(800) 765-3797  fsyr@youthranches.org

At the end of the day, it’s just coffee.” Callie says these words of wisdom with a noncommittal shrug. Her job at Starbucks has become an important part of her life, but one major takeaway is the understanding that she can’t let it take over.

“I really like my job,” Callie said. “I love the people that I work with. But at the end of the day I have to remember, I have priorities. I can’t let work overshadow what I’m doing.”

Balancing her time is a matter of accountability. “Being accountable and doing things that advance my future, that’s important to me. School is really important because I want to be a physical therapist. So if I’m off work one day, I’ll do homework and study and work really hard. I get my work schedule three weeks in advance, so I keep it straight.”

As a Rancher, balancing work and school is familiar to Callie. While living at the Boys Ranch, she began working at the on-site clinic almost as soon as she arrived.

“It really did teach me a lot,” she said, “and I liked doing it. I like working. It’s always been fun to me.”

The Work Program at the Youth Ranches is designed to instill a strong work ethic, teach real-world skills, and familiarize boys and girls with the job application process.

When Callie applied to Starbucks, her experience at the Boys Ranch made the whole process less daunting.

However, there are some very clear differences with an on-campus job and a real-world job.

“It was very flexible working at the Ranch.

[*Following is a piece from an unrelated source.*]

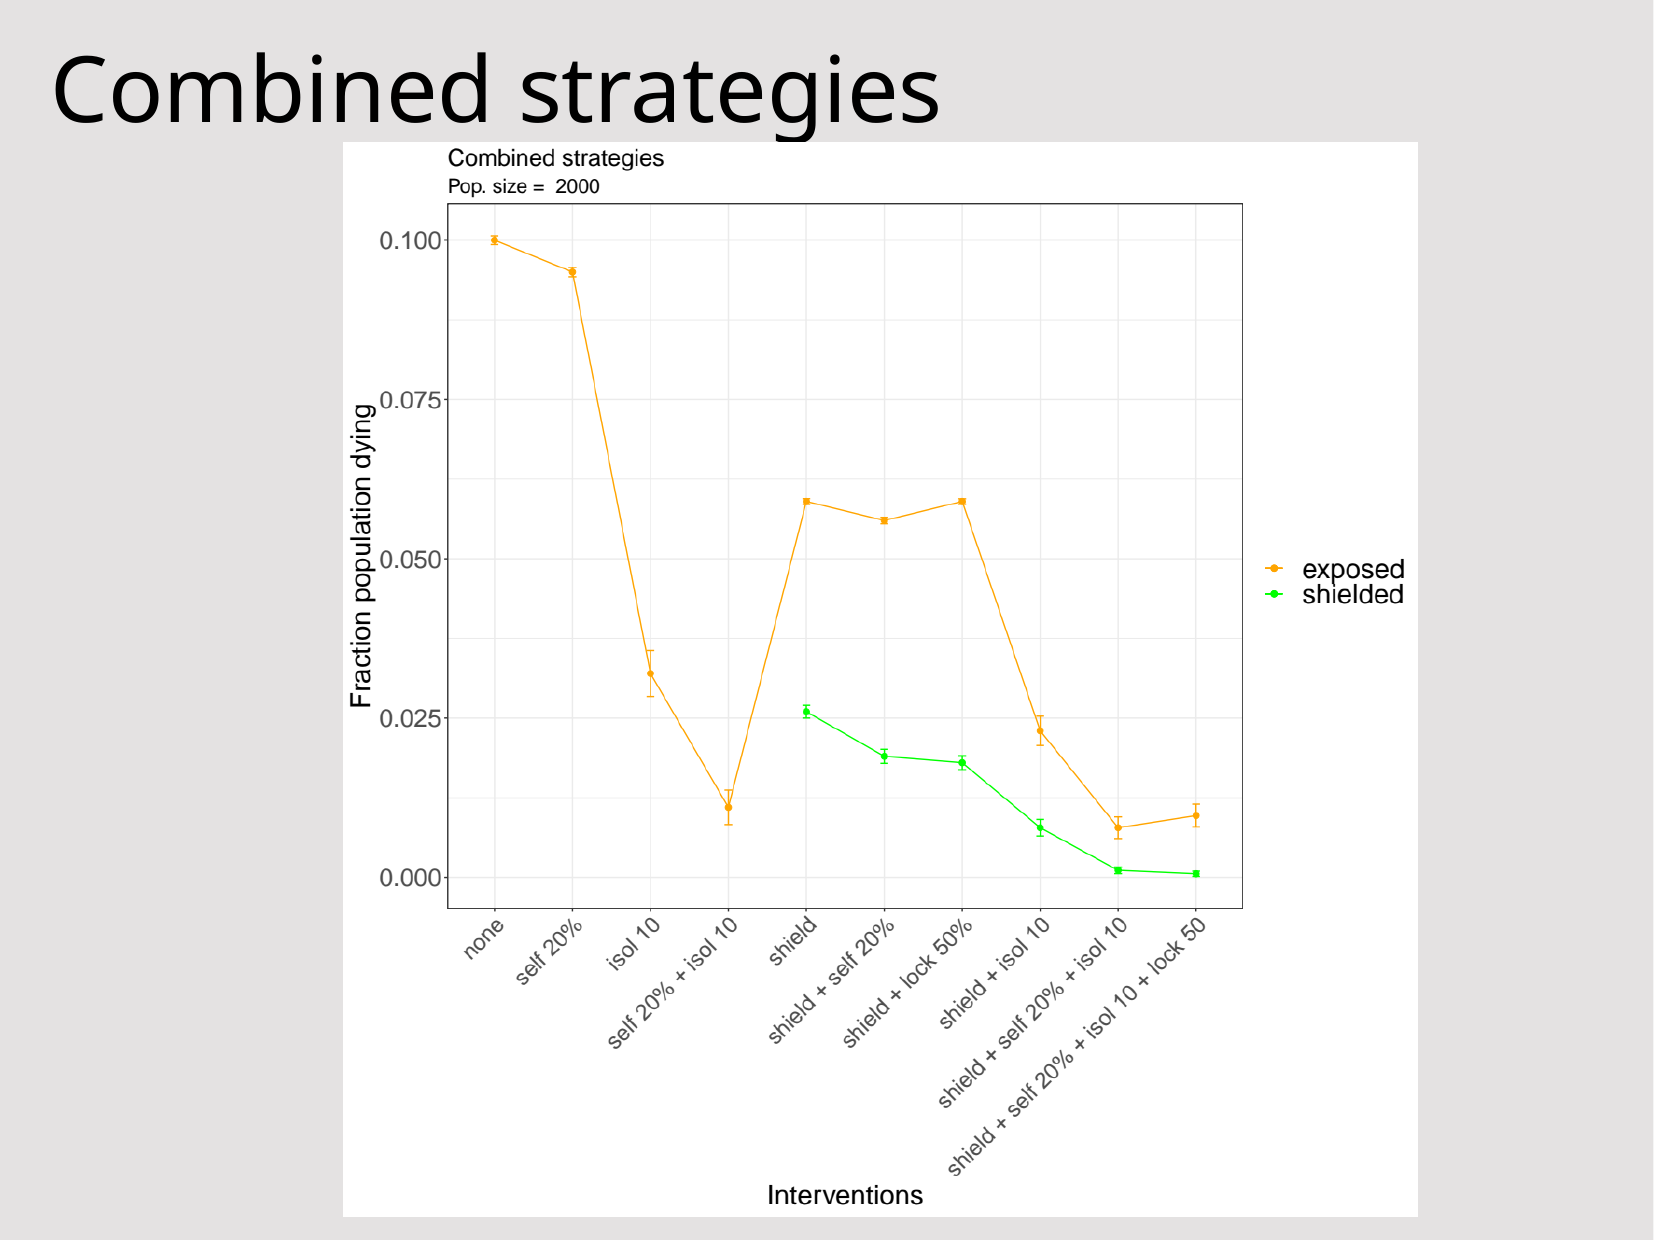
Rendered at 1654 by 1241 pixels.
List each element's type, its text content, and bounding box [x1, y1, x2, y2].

text_box Combined strategies [35, 16, 1595, 166]
picture [343, 142, 1418, 1217]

I learned about being accountable for what you do and don’t do and what you fail at. Now I’ve got to actually be responsible and accountable for every little thing I do. It’s a lot different.” The biggest change is how many people Callie interacts with on a daily basis. Customer service is not the easiest aspect of the food industry
to navigate, but Callie has an advantage.

“Working at the Ranch taught me a lot about manners and how to talk to adults. People can be really mean, but you have to remember, it’s just coffee. If someone is going to get mad about coffee, that’s not your problem.”

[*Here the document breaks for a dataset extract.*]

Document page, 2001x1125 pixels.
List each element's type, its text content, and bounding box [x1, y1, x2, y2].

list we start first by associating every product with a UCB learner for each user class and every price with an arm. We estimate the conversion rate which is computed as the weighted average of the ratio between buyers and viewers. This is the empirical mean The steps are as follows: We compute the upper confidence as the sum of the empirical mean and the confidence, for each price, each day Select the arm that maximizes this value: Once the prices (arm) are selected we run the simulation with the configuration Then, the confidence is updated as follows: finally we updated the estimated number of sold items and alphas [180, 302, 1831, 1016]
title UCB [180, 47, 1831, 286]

An attitude like that is helpful during more stressful times. “At peak times and happy hours, you’re getting surrounded by people. That’s when everyone just comes in like a rush.” Callie learned quickly that busy hours are easier to manage when you enjoy what you do. Her favorite station to work at is the coffee bar, where she is responsible for actually creating the orders.

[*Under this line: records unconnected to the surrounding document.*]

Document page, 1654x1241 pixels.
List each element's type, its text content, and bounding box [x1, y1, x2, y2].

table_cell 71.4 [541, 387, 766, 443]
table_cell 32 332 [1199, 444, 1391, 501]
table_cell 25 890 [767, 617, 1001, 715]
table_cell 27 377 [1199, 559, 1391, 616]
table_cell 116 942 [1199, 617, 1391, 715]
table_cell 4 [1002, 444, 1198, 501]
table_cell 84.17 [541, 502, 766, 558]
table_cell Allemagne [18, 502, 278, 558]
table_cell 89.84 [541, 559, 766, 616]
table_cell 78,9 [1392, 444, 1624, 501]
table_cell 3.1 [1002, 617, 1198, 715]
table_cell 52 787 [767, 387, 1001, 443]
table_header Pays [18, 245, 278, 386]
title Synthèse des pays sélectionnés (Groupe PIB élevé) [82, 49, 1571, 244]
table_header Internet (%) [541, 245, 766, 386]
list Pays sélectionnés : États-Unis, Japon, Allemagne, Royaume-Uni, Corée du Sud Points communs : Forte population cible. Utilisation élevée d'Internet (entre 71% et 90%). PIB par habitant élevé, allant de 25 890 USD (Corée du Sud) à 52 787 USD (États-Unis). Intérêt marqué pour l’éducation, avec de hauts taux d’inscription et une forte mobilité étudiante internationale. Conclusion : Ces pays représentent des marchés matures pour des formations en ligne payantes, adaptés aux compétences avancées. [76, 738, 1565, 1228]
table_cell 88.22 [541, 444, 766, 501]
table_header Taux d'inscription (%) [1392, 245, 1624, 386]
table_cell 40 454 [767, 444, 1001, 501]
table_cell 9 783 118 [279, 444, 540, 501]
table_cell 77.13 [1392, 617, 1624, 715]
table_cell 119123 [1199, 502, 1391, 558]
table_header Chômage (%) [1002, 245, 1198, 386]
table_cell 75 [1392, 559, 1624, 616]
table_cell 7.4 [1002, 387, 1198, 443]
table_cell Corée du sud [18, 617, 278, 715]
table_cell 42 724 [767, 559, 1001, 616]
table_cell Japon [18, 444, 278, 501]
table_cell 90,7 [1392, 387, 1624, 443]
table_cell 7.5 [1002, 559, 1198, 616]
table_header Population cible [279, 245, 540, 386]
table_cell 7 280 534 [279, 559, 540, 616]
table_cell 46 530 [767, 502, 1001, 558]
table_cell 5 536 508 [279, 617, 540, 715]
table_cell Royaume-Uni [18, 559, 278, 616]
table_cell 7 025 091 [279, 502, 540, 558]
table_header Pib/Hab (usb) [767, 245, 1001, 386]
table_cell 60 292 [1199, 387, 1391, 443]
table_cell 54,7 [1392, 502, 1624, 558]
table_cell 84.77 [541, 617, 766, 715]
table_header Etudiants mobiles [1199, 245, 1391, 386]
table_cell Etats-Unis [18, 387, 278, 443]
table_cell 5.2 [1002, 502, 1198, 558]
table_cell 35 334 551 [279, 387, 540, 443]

“That kind of stress I can pretty much handle because I just like being able to make stuff and make different combinations. I like seeing what people drink. It’s easy to me.”

Another favorite part of the job is knowing she is not alone. Callie quickly built relationships with other young women she worked with. “I’ve definitely got a lot more friends. They’re really good people and it’s nice to be able to talk to older people.

Some of them help me with my college applications and essays and just getting things together.”

Graduating on time, moving into the Scholarship House, and going to college are Callie’s top priorities. “School is really important. I want to graduate and start my life.” The Scholarship House helps young adults ease into adult life while attending college and working.

“At the Scholarship House, I’m going to have to go to school and I’m going to have to work. It teaches me now when I can actually fail and be able to get back up.” Callie knows that if
things become tough to manage, she has a support system to help her work through those challenges.

“They are for me and they’re this foundation.” Even as a teenager, Callie is ready to face the future with confidence. “The Ranch gave me the skills to do it, so now I have to do what I can with what I’ve learned.”